TVM: an AI-Tuning AI-Compiler

Source: Deep Learning on Medium

Source: TVM: An Automated End-to-End Optimizing Compiler for Deep Learning

Implementation: tvm

I am not the author, this post is just a quick reading summary for the paper.

For the readers who ever has a bit of the knowledge of Deep Learning and Compiler Optimization.

Introduction

The increasing need to bring machine learning to wide diversity hardware devices challenges existing compiler technologies. Briefly, different accelerator has different primitives (hardware instructions), and the compiler optimizations are hard to fit for all vendor-specific accelerators, including server-class GPU, embedded GPU and FPGA based Deep Learning Accelerators (DLA).

TVM solves optimization challenges specific to deep learning, such as high-level operator fusion, mapping to arbitrary hardware primitives, and memory latency hiding.

Background

The memory hierarchy varies from CPU, GPU to DLA. One of the characteristic of deep learning workload is that the memory transportation and arithmetic intensity is really high. The most popular neural network in deep learning is CNN, and n-D convolution (matrix multiplication) is one of the heaviest workload in CNN. Therefore, n-D convolution will be used for evaluation in the work.

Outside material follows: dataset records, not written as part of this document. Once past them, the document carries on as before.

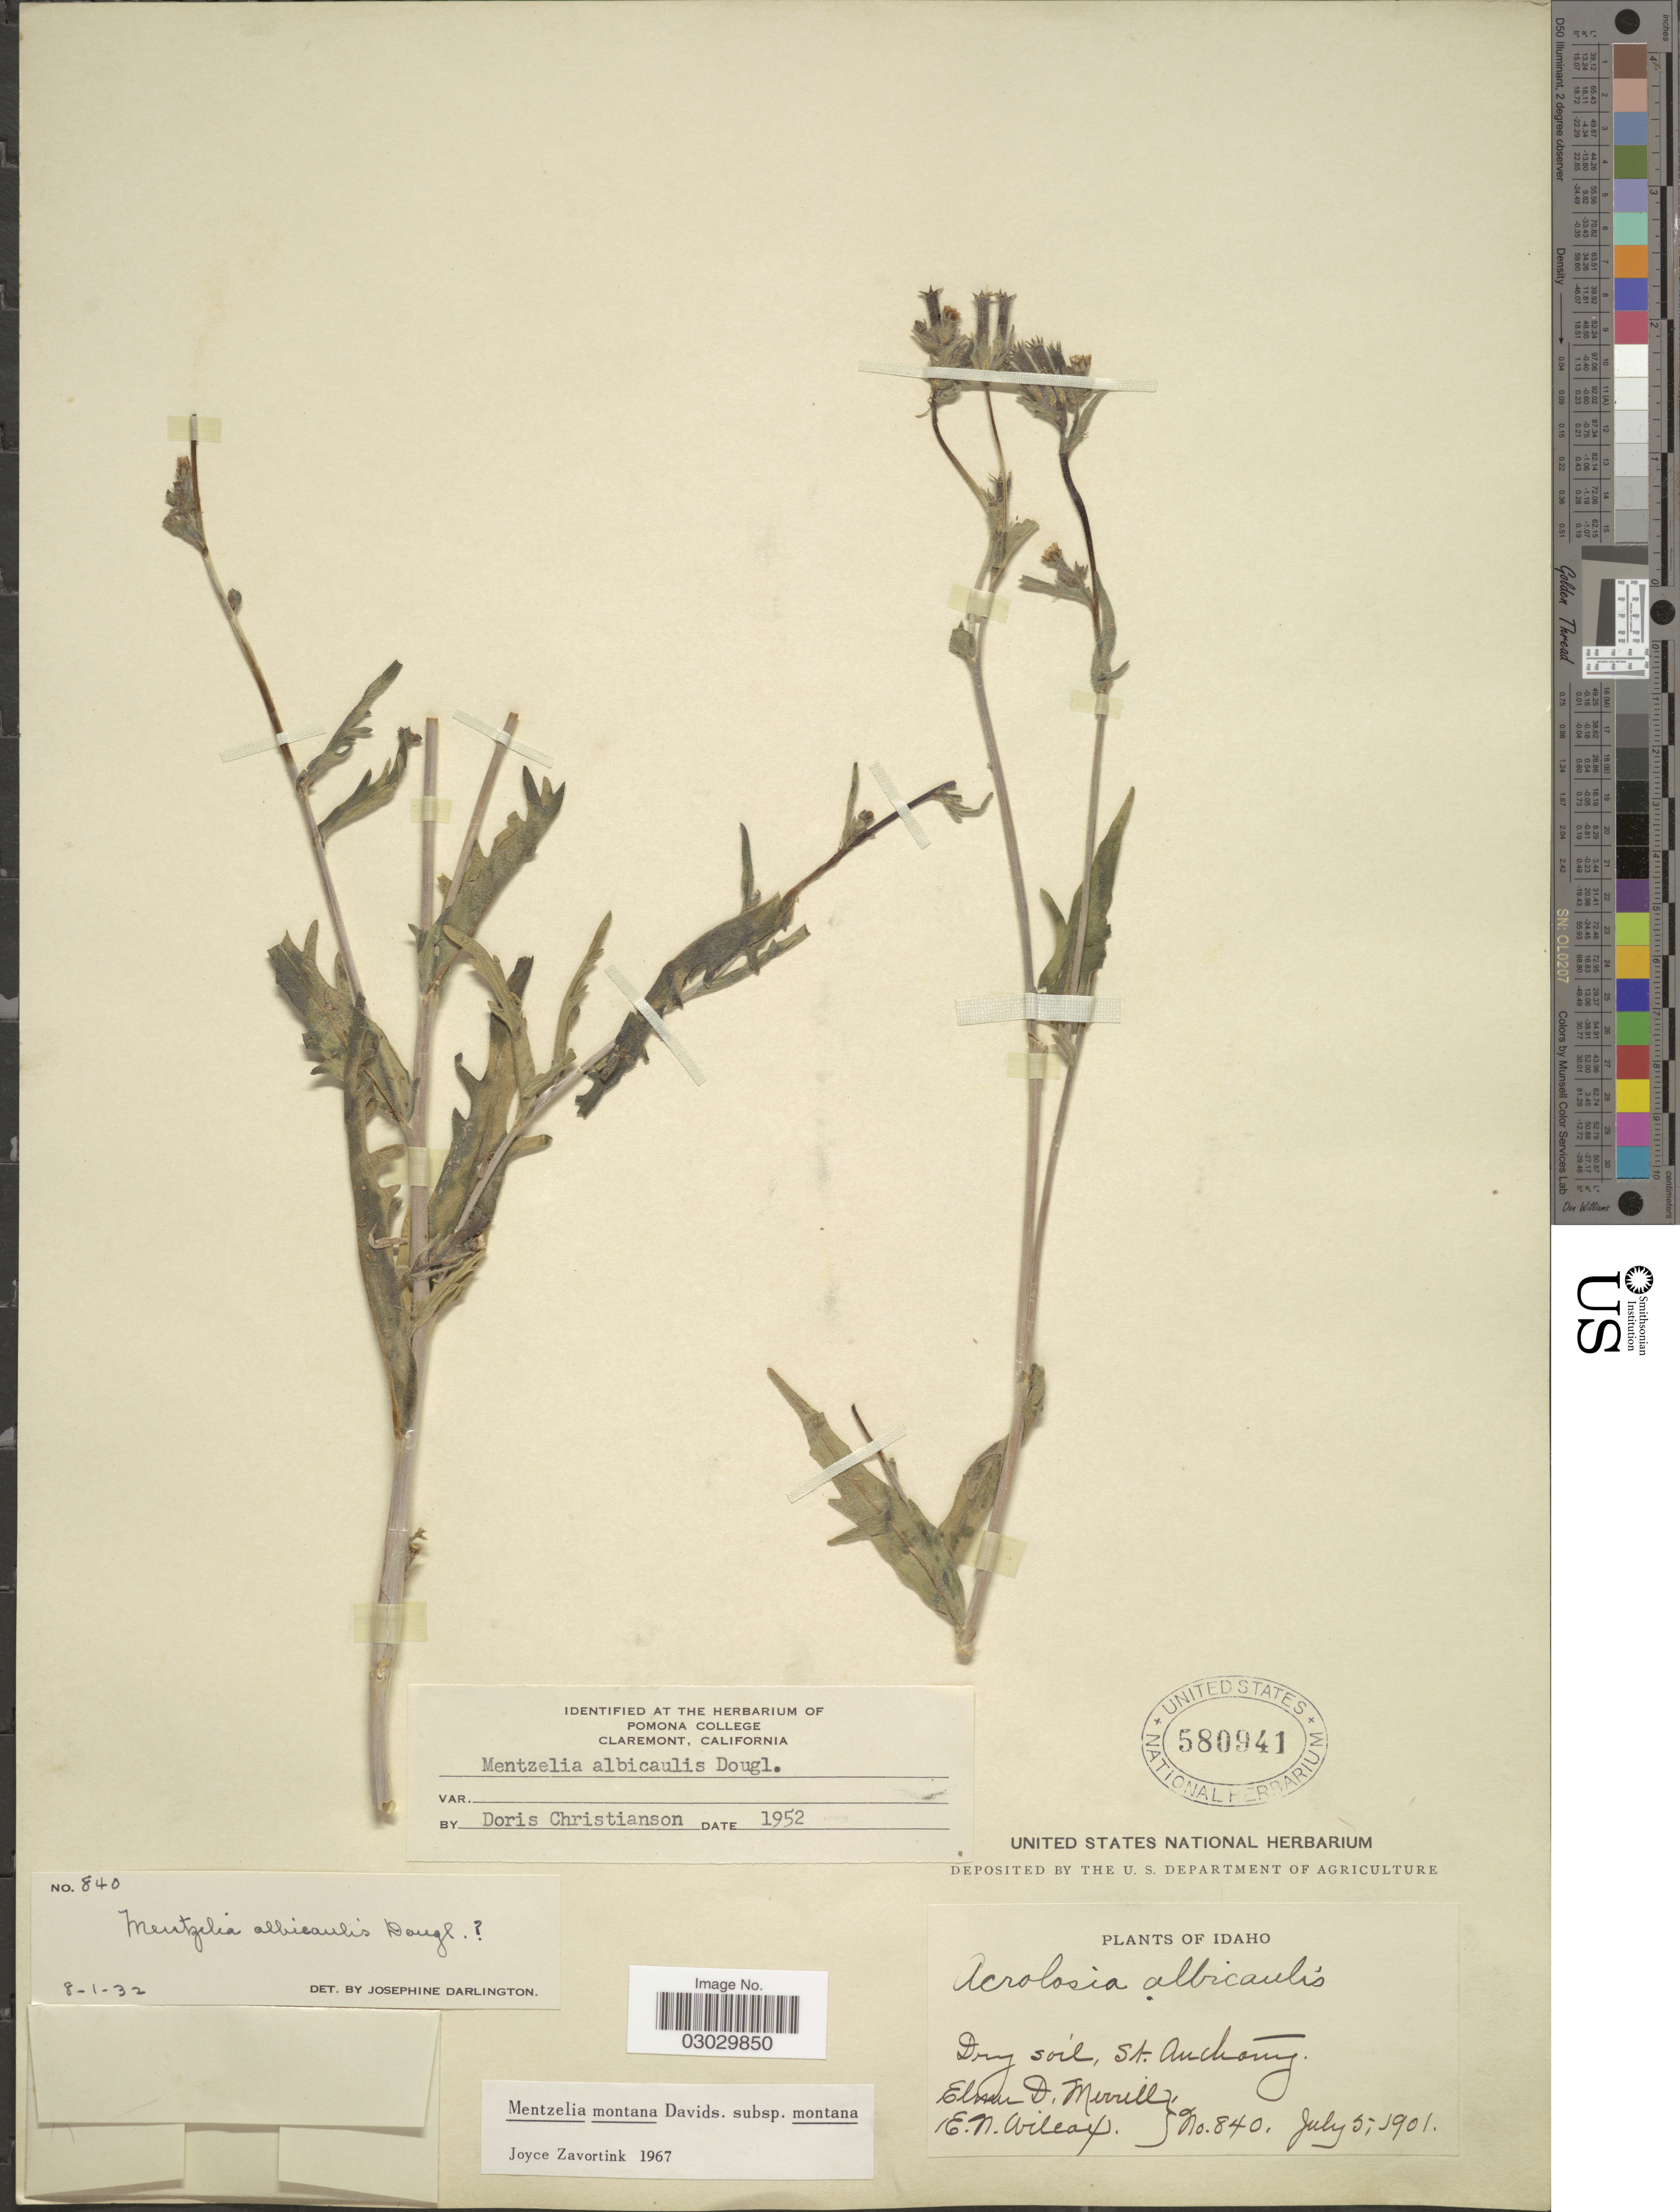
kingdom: Plantae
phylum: Tracheophyta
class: Magnoliopsida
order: Cornales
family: Loasaceae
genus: Mentzelia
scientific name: Mentzelia montana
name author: (Davidson) Davidson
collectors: E. D. Merrill & E. Wilcox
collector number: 840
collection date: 1901-07-05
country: United States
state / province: Idaho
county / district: Fremont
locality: Dry soil, St. Anthony.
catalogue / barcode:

All the compiler optimizations for the hardware devices are to enhance the memory utilization and reduce the hardware instructions, but it needs lots of hand-crafting. Therefore, TVM is proposed to solve these problems automatically for different hardware.

Key Ideas

Optimizing Computational Graphs

  • Operator Fusion

This optimization can greatly reduce execution time, particularly in GPUs and specialized accelerators. Specifically, we recognize four categories of graph operators:

(1) injective (one-to-one map, e.g., add),

(2) reduction (e.g., sum),

(3) complexout-fusable (can fuse element-wise map to output, e.g., conv2d), and

(4) opaque (cannot be fused, e.g., sort).

  • Data Layout Transformation

Data layout optimization converts a computational graph into one that can use better internal data layouts for execution on the target hardware. It starts by specifying the preferred data layout for each operator given the constraints dictated by memory hierarchies. We then perform the proper layout transformation between a producer and a consumer if their preferred data layouts do not match.

Generating Tensor Operations

  • Example
  • Explicit Memory Latency Hiding

Latency hiding refers to the process of overlapping memory operations with computation to maximize utilization of memory and compute resources. It requires different strategies depending on the target hardware back-end.
On CPUs, memory latency hiding is achieved implicitly with simultaneous multithreading or hardware prefetching. GPUs rely on rapid context switching
of many warps of threads [44]. In contrast, specialized DL accelerators such as the TPU usually favor leaner control with a decoupled access-execute (DAE) architecture and offload the problem of fine-grained synchronization to software.

Automating Optimization

  • ML-Based Cost Model

TVM takes a statistical approach to solve the cost modeling problem. In this approach, a schedule explorer proposes configurations that may improve an operator’s performance. For each schedule configuration, TVM use an ML model that takes the lowered loop program as input and predicts its running time on a given hardware back-end.

The model, trained using runtime measurement data collected during exploration, does not require the user to input detailed hardware information. TVM update the model periodically as we explore more configurations
during optimization, which improves accuracy for other related workloads, as well.

Evaluation

The authors focused on four critical questions:

  • Can TVM optimize DL workloads over multiple platforms?
  • How does TVM compare to existing DL frameworks (which rely on heavily optimized libraries) on each back-end?
  • Can TVM support new, emerging DL workloads (e.g., depthwise convolution, low precision operations)?
  • Can TVM support and optimize for new specialized accelerators?

Therefore, there are many experiments, and here are the ones that I concerned:

  • The performance on server-class GPU
  • The performance compared to mobile NN framework
  • The performance compared to mobile libraries

Conclusion

TVM proposed an end-to-end compilation stack to solve fundamental optimization challenges for deep learning across a diverse set of hardware back-ends. TVM system includes automated end-to-end optimization, which is historically a labor-intensive and highly specialized task.